Le professeur la poussa doucement d'une main dans le dos, pendant que Lucie subtilisait le tournevis et le glissait sous sa chemise, l'air absent.
***
Elle fixait avec obstination le plafond, cherchant le moyen de l'atteindre sans danger. Elle avait déjà tenté de grimper sur une chaise, calée sur son matelat et maintenue avec la couette. Trop bancal. Lucie ne voulait pas se casser la figure et se pêter une jambe au passage. Car ce serait le retour à la case départ. Le moindre écart serait fatal et la jeune fille ne pouvait pas se le permettre. Soudain une autre idée farfelue lui vint.
"Et si je plaçais les chaises sur le bureau ? Il est stable, je n'aurai qu'à bien les empiler."
Elle s'attela à cette tâche, jusqu'à parvenir à faire tenir l'ensemble, qui menaçait de s'écrouler à tout moment. Satisfaite, elle examina son travail, en s'écartant du bureau et consulta du regard l'horloge digitale. Elle affichait 6h02. Parfait.
Bientôt, vers 6h45, les autres sujets entreraient dans le réfectoire, pour prendre leur petit-déjeuner. Un peu avant celui de Lucie. Aurait-elle le temps de les voir, de leur parler même, avant de retourner dans sa chambre ? Y parviendrait-elle seulement avant de se faire prendre ? Probablement pas. Elle en était convaincue. Elle avait affaire au WICKED après tout.

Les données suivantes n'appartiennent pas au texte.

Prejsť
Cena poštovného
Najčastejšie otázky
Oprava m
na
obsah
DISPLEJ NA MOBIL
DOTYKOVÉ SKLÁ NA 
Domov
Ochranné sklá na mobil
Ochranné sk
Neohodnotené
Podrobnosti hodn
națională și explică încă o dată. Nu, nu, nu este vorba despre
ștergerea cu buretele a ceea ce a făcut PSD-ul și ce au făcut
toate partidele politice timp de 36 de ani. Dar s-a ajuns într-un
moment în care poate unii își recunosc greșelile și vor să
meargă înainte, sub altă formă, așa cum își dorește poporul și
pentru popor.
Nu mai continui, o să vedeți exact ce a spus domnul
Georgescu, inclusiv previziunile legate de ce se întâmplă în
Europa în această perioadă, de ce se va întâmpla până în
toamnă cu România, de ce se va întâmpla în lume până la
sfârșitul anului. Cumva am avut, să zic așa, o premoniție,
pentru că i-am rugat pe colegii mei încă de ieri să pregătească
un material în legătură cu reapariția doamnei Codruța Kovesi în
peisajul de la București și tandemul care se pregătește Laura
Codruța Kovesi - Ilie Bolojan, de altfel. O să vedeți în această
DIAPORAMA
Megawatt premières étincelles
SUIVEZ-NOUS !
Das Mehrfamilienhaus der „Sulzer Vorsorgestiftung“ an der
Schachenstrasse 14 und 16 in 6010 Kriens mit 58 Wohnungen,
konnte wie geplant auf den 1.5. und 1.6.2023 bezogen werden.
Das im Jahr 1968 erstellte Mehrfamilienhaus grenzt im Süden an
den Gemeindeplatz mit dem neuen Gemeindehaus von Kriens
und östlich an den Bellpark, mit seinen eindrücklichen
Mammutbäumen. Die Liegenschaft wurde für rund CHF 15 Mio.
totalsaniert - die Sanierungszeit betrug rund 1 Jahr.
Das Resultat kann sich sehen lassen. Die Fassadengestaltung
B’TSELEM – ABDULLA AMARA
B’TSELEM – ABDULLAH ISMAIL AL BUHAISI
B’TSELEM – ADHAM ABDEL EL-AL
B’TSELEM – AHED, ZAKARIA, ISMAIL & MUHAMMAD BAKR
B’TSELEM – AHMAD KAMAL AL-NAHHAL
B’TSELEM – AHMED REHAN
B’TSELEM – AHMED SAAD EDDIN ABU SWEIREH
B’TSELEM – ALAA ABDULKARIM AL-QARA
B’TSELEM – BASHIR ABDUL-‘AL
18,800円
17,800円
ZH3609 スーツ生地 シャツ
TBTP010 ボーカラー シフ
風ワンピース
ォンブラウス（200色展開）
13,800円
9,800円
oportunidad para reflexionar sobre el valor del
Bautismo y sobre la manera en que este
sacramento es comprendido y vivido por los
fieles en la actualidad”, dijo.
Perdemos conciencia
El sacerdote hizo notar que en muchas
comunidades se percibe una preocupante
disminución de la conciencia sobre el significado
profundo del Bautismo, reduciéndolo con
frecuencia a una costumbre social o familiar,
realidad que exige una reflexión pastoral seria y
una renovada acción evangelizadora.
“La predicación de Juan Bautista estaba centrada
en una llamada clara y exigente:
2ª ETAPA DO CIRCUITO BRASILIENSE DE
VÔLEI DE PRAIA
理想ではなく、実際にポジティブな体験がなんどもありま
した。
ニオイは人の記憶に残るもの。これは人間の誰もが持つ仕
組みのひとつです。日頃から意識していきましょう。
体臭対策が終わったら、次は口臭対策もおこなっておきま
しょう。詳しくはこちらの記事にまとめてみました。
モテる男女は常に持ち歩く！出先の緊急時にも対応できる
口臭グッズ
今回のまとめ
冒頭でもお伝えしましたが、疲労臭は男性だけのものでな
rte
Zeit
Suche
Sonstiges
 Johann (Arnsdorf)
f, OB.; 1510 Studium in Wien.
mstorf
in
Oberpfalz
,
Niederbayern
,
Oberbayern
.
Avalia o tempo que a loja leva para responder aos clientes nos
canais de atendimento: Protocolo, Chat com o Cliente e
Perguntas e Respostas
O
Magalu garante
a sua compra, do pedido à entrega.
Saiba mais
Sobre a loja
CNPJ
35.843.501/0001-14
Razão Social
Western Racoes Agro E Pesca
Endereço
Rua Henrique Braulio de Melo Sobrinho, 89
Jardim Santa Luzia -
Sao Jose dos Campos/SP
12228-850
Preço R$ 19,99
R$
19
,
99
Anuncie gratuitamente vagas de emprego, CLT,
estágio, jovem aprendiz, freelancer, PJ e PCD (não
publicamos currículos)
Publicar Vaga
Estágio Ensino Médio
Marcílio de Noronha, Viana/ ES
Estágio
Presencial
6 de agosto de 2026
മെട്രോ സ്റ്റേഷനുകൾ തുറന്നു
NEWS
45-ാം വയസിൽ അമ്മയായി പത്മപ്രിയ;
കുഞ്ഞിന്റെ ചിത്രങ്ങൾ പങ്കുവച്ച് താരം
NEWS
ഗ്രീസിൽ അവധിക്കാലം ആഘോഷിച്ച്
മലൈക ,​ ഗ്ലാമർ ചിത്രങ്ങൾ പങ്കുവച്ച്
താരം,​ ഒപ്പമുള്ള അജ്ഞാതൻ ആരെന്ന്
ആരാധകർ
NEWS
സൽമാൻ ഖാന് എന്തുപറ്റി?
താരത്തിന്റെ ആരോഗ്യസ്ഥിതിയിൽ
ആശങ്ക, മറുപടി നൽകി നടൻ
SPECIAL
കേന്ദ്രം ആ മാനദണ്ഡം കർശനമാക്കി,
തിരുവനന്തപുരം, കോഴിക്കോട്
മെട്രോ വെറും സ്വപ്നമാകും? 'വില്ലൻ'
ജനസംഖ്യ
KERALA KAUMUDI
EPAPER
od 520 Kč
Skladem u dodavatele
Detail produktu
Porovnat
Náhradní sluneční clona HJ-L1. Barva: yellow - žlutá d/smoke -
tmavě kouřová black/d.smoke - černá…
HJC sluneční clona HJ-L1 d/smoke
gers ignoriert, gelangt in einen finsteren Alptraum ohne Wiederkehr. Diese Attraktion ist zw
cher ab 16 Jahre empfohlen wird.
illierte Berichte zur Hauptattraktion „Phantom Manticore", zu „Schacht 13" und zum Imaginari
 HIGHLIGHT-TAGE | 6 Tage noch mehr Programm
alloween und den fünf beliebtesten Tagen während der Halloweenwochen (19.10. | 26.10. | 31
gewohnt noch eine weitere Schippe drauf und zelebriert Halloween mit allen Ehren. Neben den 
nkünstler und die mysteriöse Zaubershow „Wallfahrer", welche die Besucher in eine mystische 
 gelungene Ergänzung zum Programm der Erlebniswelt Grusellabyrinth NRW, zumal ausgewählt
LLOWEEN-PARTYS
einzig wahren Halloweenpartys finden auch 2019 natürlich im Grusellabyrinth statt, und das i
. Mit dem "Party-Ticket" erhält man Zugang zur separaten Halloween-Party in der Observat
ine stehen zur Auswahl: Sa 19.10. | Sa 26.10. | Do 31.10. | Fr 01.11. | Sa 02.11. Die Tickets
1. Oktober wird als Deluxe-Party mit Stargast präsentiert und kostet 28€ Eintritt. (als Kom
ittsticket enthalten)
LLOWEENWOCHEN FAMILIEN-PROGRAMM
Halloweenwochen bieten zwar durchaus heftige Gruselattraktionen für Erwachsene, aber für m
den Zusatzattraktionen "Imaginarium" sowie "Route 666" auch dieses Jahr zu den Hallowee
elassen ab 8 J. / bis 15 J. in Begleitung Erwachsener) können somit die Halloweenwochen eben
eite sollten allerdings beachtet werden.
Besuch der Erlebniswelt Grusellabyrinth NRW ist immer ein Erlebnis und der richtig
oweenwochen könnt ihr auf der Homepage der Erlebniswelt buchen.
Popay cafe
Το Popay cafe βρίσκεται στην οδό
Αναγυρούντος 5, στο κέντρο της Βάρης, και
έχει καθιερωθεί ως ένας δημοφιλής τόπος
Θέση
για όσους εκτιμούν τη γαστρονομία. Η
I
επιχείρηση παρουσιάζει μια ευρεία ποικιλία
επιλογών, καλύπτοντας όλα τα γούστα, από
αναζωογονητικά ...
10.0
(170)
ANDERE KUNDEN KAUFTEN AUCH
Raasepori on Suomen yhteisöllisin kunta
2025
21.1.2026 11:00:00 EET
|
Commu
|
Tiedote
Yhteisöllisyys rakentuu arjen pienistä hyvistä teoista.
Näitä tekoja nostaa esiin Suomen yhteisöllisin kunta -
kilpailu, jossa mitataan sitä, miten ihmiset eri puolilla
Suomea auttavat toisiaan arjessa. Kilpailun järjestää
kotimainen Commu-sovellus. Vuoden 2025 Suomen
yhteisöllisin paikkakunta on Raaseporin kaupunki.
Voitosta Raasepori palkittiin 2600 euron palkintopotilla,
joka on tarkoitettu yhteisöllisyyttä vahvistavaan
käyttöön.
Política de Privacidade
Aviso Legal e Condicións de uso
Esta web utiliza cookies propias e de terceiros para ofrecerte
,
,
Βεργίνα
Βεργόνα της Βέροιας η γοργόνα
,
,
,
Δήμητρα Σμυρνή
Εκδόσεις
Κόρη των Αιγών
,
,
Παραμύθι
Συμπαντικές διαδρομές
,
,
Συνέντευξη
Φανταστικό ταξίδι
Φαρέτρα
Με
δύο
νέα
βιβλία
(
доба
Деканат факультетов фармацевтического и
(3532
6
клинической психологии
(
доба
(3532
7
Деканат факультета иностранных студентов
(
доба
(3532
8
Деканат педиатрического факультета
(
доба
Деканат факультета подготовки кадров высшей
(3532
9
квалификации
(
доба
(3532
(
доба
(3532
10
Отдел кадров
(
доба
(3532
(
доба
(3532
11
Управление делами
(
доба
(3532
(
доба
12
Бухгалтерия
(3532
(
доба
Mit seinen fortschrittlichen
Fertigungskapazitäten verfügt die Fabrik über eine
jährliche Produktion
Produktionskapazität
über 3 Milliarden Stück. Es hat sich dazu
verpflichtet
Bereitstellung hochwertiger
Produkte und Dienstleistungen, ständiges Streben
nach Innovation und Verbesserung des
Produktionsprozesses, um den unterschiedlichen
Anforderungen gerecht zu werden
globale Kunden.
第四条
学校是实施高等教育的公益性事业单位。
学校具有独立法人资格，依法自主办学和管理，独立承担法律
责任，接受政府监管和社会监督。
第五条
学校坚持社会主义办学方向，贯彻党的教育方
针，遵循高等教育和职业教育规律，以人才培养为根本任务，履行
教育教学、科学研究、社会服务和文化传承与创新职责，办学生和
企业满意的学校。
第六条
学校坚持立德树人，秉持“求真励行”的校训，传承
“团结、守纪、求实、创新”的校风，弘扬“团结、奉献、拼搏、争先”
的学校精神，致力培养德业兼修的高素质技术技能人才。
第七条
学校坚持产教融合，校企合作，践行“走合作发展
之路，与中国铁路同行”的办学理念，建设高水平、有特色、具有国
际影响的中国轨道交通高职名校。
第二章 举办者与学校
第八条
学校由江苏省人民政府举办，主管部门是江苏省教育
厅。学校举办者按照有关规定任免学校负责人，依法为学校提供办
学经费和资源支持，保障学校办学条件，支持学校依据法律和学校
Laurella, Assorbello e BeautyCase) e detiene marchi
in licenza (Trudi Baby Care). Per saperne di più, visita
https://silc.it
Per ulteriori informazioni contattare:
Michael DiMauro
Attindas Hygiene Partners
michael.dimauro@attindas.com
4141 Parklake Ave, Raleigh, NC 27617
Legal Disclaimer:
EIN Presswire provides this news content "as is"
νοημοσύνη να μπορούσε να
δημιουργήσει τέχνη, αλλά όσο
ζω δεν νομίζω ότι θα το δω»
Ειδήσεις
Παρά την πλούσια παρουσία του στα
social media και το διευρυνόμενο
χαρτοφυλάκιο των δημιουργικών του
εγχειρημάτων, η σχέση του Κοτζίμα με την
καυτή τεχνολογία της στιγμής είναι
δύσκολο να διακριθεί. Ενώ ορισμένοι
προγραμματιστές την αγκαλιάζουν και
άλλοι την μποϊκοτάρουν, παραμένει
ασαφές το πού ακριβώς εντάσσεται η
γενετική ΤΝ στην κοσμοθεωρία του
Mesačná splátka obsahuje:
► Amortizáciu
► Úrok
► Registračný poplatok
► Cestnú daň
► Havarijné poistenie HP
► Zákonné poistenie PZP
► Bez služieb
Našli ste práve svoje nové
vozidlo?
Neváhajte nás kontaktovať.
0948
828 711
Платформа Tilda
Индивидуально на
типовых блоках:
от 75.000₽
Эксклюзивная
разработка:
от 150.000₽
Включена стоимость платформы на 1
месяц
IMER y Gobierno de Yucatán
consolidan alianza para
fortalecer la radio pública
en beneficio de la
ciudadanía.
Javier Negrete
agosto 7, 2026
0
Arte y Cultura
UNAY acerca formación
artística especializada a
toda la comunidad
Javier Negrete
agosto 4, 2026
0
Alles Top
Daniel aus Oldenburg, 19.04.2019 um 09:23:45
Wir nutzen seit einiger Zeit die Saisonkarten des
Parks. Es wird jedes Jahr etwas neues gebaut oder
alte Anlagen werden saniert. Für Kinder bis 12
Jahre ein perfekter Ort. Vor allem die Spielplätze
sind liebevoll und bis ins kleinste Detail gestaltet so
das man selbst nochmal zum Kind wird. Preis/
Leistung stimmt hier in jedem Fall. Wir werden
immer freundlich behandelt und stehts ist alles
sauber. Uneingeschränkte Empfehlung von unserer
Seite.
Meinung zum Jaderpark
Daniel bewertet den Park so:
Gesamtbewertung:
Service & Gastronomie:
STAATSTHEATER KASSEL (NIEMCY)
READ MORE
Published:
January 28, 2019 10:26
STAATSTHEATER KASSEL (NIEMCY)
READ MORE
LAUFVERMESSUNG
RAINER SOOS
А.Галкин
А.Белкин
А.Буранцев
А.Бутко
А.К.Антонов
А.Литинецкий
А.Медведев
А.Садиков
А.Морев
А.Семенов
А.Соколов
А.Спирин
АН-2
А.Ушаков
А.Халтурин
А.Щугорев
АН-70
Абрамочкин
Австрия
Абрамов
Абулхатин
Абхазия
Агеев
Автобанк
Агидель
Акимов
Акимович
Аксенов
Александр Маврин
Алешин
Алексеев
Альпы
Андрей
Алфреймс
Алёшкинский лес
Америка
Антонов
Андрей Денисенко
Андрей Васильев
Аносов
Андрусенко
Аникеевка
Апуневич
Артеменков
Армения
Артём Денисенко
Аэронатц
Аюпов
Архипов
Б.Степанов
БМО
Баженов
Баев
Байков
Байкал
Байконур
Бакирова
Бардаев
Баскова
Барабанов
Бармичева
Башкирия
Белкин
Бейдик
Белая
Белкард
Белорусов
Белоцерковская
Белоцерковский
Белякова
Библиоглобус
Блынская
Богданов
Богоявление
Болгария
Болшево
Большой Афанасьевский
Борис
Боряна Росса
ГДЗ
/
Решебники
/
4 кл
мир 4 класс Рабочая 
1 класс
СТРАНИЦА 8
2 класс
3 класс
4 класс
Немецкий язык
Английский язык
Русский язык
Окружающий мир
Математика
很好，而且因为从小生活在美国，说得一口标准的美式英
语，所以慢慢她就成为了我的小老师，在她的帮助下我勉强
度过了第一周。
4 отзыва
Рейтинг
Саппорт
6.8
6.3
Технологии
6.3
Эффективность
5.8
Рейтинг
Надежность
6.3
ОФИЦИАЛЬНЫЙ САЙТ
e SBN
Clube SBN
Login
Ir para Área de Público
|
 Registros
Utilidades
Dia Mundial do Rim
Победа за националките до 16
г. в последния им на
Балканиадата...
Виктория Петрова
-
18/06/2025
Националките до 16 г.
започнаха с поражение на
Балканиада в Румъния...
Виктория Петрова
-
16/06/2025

Elle patienta encore une demi-heure. La jeune fille s'assura que sa porte était verouillée, que personne ne se trouvait de l'autre côté. Rien que le calme. Rassurée, Lucie s'empara du tournevis et se hissa sur la table, sans un bruit. La blondinette respira un bon coup avant d'escalader les deux chaises. L'une d'elles pencha dangereusement sur le côté et Lucie s'aggripa de justesse au dossier en plastique, le coeur battant la chamade. Elle fit une pause rapide avant d'entreprendre le plus difficile : grimper debout sur les chaises et tenir en équilibre le temps de dévisser la grille d'aération. La jeune fille s'encouragea, puis tenta le coup.
Debout, les genoux pliés et flageolants, Lucie redressa prudemment le dos, puis la tête. Elle atteignait aisément le plafond. S'efforçant de ne pas regarder en bas, la jeune fille leva un bras et s'appuya au plafond. Le deuxième vint rejoindre le premier et elle glissa sa main, toujours encombrée de l'outil, vers la plaque. Elle répéta le même geste que dans la salle de technologie, et ouvrit avec succès la grille, en la retenant pour ne pas qu'elle s'écrase au sol. Fort heureusement, celle-ci était maintenue par des charnières en métal.
Un sourire de victoire accroché aux lèvres, Lucie prit appui sur ses bras et se souleva. Elle passa facilement par l'ouverture.
"Merci chère professeure de sport, pour vos séances de tractions", la remercia faussement Lucie, narquoise.
Le conduit qui s'offrait à ses yeux était plongé dans la pénombre et une lumière rouge transperçait ses parois. De part et d'autre de la jeune fille, des tunnels de plusieurs mètres s'enfonçaient profondément dans les murs du complexe.
Serrant le tournevis dans sa main droite, elle déplia le petit papier sur lequel un plan fait à la va-vite était inscrit, mémorisa le chemin puis se dirigea en rampant droit devant elle.